The Fed FOMC unsurprisingly left policy settings unchanged but the statement was perceived as less dovish, leaving a sour taste for risk assets. Crucially the statement did not validate market expectations that the Fed would hold off from tapering (reduction of Treasury and MBS purchases) until March next year, leaving the option of an earlier tapering on the table.
The bottom line is that the decision to taper will be highly data dependent, but the impact on markets was to leave the USD firmer and equity markets lower. The reaction is consistent with our view that a lot of dovishness was already priced into the market and that the risk / reward is for a more constructive USD environment.
Improvements in economic data, albeit from a weak level and a contracting balance sheet, have provided the EUR with support over past months. However, gains will not last and we suspect the EUR will be a casualty of relatively better US growth, Fed tapering and higher US yields over coming months. EUR has lost momentum this week and looks vulnerable to further slippage ahead of next week’s ECB meeting.
Soft inflation data out of Spain and German states yesterday highlights the room for the ECB to sound more dovish next week. Although firmer than expected October Eurozone confidence surveys limited some of the downdraft on the EUR overnight and highlighted further evidence of recovery, it is likely to do little to prevent further pressure on the EUR.

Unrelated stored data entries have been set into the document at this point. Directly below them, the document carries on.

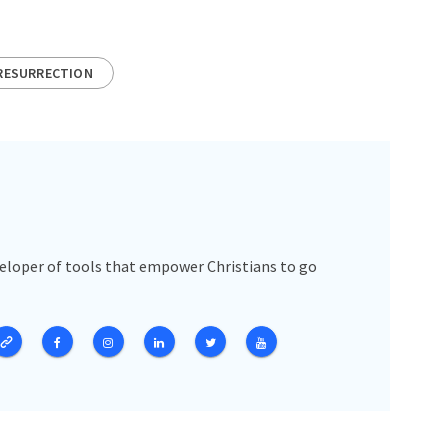
RESURRECTION
veloper of tools that empower Christians to go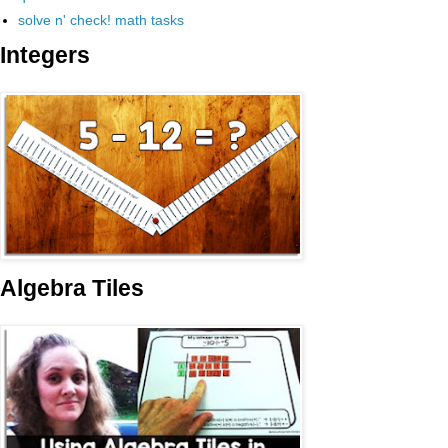
solve n' check! math tasks
Integers
Algebra Tiles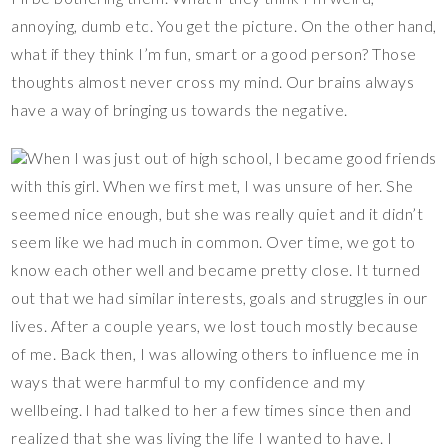
annoying, dumb etc. You get the picture. On the other hand,
what if they think I’m fun, smart or a good person? Those
thoughts almost never cross my mind. Our brains always
have a way of bringing us towards the negative.
When I was just out of high school, I became good friends
with this girl. When we first met, I was unsure of her. She
seemed nice enough, but she was really quiet and it didn’t
seem like we had much in common. Over time, we got to
know each other well and became pretty close. It turned
out that we had similar interests, goals and struggles in our
lives. After a couple years, we lost touch mostly because
of me. Back then, I was allowing others to influence me in
ways that were harmful to my confidence and my
wellbeing. I had talked to her a few times since then and
realized that she was living the life I wanted to have. I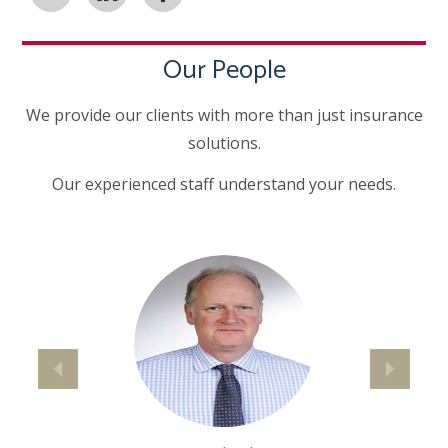
Our People
We provide our clients with more than just insurance
solutions.
Our experienced staff understand your needs.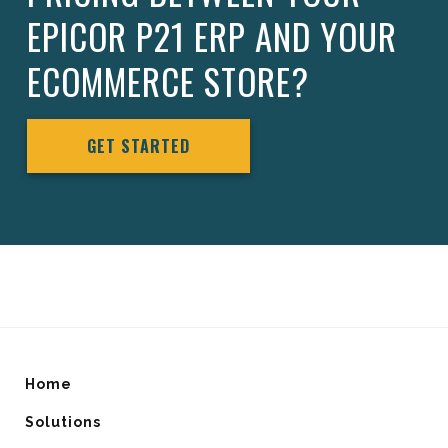
EPICOR P21 ERP AND YOUR
ECOMMERCE STORE?
GET STARTED
Home
Solutions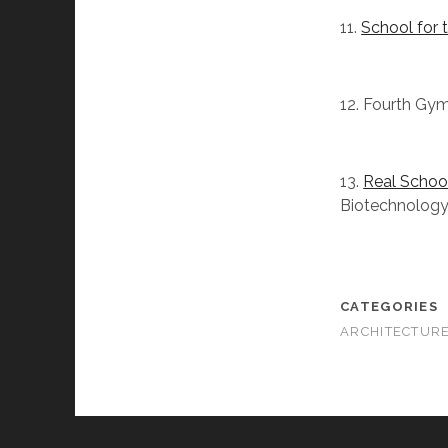
11.
School for 
12. Fourth Gymn
13.
Real School
Biotechnology
CATEGORIES
ARCHITECTUR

A couple of stronger than expected data releases helped the NOK to strengthen both against the USD and EUR. The August unemployment rate came in lower than expected (at 3.5%) while retail sales beat expectations in September (+0.7%). The NOK has been the only G10 currency to strengthen against the USD during October and after previous underperformance against the EUR, NOK looks set to make further gains against the latter.
One hurdle may be the announcement of Norway’s daily foreign exchange purchases for the coming month. Over September and October FX purchases were NOK 100 million per day and there is little reason to expect any change in November. Assuming that the October manufacturing PMI also registers some improvement tomorrow there is little to stand in the way of further NOK strength. We retain our long NOK/CHF trade idea.